K and I were talking the other day about how we’re getting to a place in life where we like the finer things, but we’re not willing to pay full price for them, especially since we see things ridiculously discounted all. the. time. And I commented that I had well over 100 pairs of shoes, and I had not paid anywhere near the $40,000 that Carrie Bradshaw had paid for her shoe collection. (Remember – when she was trying to get the down-payment money to buy her condo after she and Aiden broke up for the gazillionth time, and Miranda asked her how many shoes she had, she said 100 [I’m paraphrasing] and Miranda said “100 shoes at $400 each – there’s your down-payment.”) Here’s the thing though – I was recently looking at fancy shoes, because I am kinda-sorta getting to a point where I could conceivably purchase a pair of shoes for $400, and you know what??? Manolo Blahnik shoes (which, I think we can all agree, is the vast majority of Carrie’s shoe collection) are no longer in the $400 price range! In fact, this pair, which I am reasonably sure is the pair that was stolen at the baby shower and which Carrie said cost $600, is now $755. The most basic black, pointy-toed pump that I could find on Nordstrom’s site was this one, which is $595. So, in the years since SaTC was the big thing, these shoe prices have gone up about $150 – $200, which, at least for the “cheap” pair, was an increase of 50% (K, check my math).
Which begs the question – what the heck are we paying for?? Sure, I get supply and demand, and I understand that the show made these shoes much more popular, but still! The shoes were already $400/pair, which is not in the range of “average” people (considering that the national average on salaries in around $47,000/year). What has happened to make the price jump so dramatically?? Is there a shortage of Italian shoe-makers?
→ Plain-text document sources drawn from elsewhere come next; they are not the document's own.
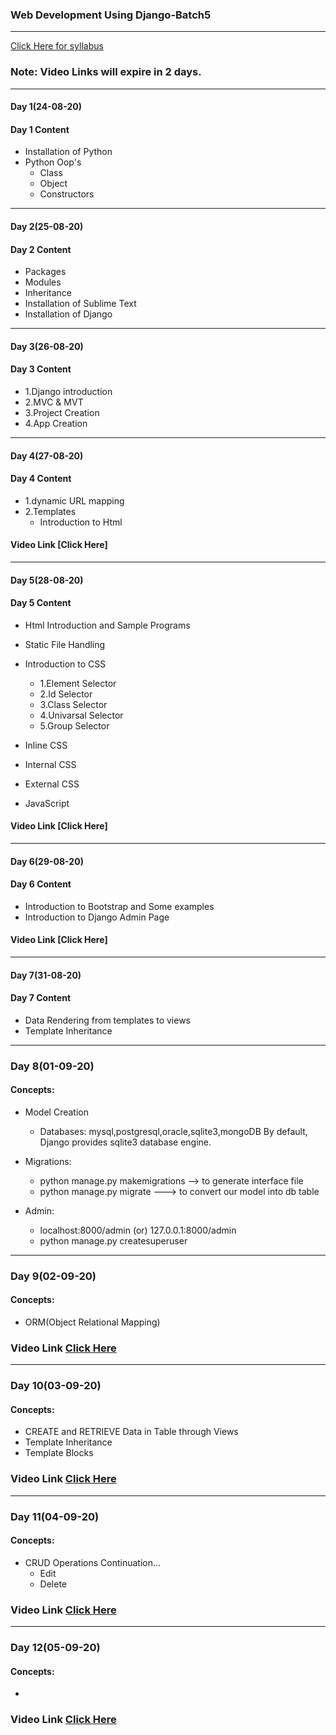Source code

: ### Web Development Using Django-Batch5
____

[Click Here for syllabus](https://drive.google.com/file/d/1OnBUWHxKIa0ixTU8uKrWTGCE7HB3PbGl/view)

### Note: Video Links will expire in 2 days.
____
#### Day 1(24-08-20)
#### Day 1 Content
- Installation of Python
- Python Oop's
  - Class
  - Object
  - Constructors

___

#### Day 2(25-08-20)
#### Day 2 Content
- Packages
- Modules
- Inheritance
- Installation of Sublime Text
- Installation of Django


____

#### Day 3(26-08-20)
#### Day 3 Content

- 1.Django introduction
- 2.MVC & MVT
- 3.Project Creation
- 4.App Creation
____
#### Day 4(27-08-20)
#### Day 4 Content
- 1.dynamic URL mapping
- 2.Templates
  - Introduction to Html

#### Video Link [Click Here]
____
#### Day 5(28-08-20)
#### Day 5 Content
- Html Introduction and Sample Programs
- Static File Handling
- Introduction to CSS
  - 1.Element Selector
  - 2.Id Selector
  - 3.Class Selector
  - 4.Univarsal Selector
  - 5.Group Selector


- Inline CSS

- Internal CSS

- External CSS

- JavaScript

#### Video Link [Click Here]
____
#### Day 6(29-08-20)
#### Day 6 Content
- Introduction to Bootstrap and Some examples
- Introduction to Django Admin Page

#### Video Link [Click Here]

____
#### Day 7(31-08-20)
#### Day 7 Content
- Data Rendering from templates to views
- Template Inheritance


______

### Day 8(01-09-20)
#### Concepts:

- Model Creation
  - Databases:
    mysql,postgresql,oracle,sqlite3,mongoDB
    By default, Django provides sqlite3 database engine.

- Migrations:

  - python manage.py makemigrations --> to generate interface file
  - python manage.py migrate ---> to convert our model into db table

- Admin:
  - localhost:8000/admin (or) 127.0.0.1:8000/admin
  - python manage.py createsuperuser

____

### Day 9(02-09-20)
#### Concepts:
- ORM(Object Relational Mapping)

### Video Link [Click Here](https://transcripts.gotomeeting.com/#/s/d8df10eae0165c2d489413c4da02f3a421b267e931e1066bf116349861b21e53)

____
### Day 10(03-09-20)
#### Concepts:
- CREATE and RETRIEVE Data in Table through Views
- Template Inheritance
- Template Blocks
### Video Link [Click Here](https://transcripts.gotomeeting.com/#/s/921a2358e0dbedbd7aaf1db83d94fba95f2b2eab6001ab6a5fb01599dffc61a7)
______
### Day 11(04-09-20)
#### Concepts:
- CRUD Operations Continuation...
  - Edit
  - Delete
### Video Link [Click Here](https://transcripts.gotomeeting.com/#/s/0dacb92750d6f96d4be5236f604500c19ae013e7f9ca5bcc0d152742aa4fc93c)
_____

### Day 12(05-09-20)
#### Concepts:
- 
### Video Link [Click Here](https://transcripts.gotomeeting.com/#/s/79a1dbacbf4d4b133d800bc0dad373825e87373cf036e715545b86261ac724f4)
Have the special cows whose skin we use for these shoes gone on strike until they get better food??
Don’t get me wrong, I understand that certain luxury items cost more for a variety of reasons. An Hermes purse will always cost more than a Coach purse because the former is hand-stitched, usually has higher quality materials and standards, and is produced in smaller numbers. I also get that it is a status symbol. Not every college co-ed is running around with a Birkin on her arm. (Side note – I’ll be honest, I feel the same way about Hermes as Holly Golightly felt about diamonds in Breakfast at Tiffany’s – “They look divine on older women, but I just don’t feel they’re right for me.”) However, remember when the Murakami Prada purses came out? It seemed that every single girl I passed on the way to Chem 101 was rocking one. There’s no way that all of those girls could afford one, nor, with the limited number which were available, do I think that every purse which was produced somehow ended up on the Texas State campus. I am all for luxury items which only the few and far between can afford. But when items which were once supposed to be achievable to the modern woman (or man, if you’re into that kind of thing) become out of reach for no fathomable reason other than that the maker saw a way to make more money, I get more than a little pissed.
On the Nordstrom site, there is a pair of lime green Manolos, on sale from $595 to $227.59. Now, you know that the maker is still making a profit off of these shoes, even on sale, so what was the extra $365.41 for?? Vanity?? I understand that in a free-market society, you can set your price wherever you want, and as long as people will pay it, you’re fine. I realize that we’ve always paid a premium for “the label,” but what exactly has that label gotten us in return? The sidewalk grate that scrape the heels on my Nine West finds are going to do the same to your Jimmy Choos, and rain does not care if you’re wearing leather or suede before it starts pouring down. I am constantly hearing stories about luxury makers complaining that their designs are being ripped off by other companies and sold for considerably cheaper. Legitimate question – would that still be happening on such a large scale if luxury makers charged a bit less? Is it better to sell 10 pairs of shoes at $600, or 100 pairs of shoes at $400?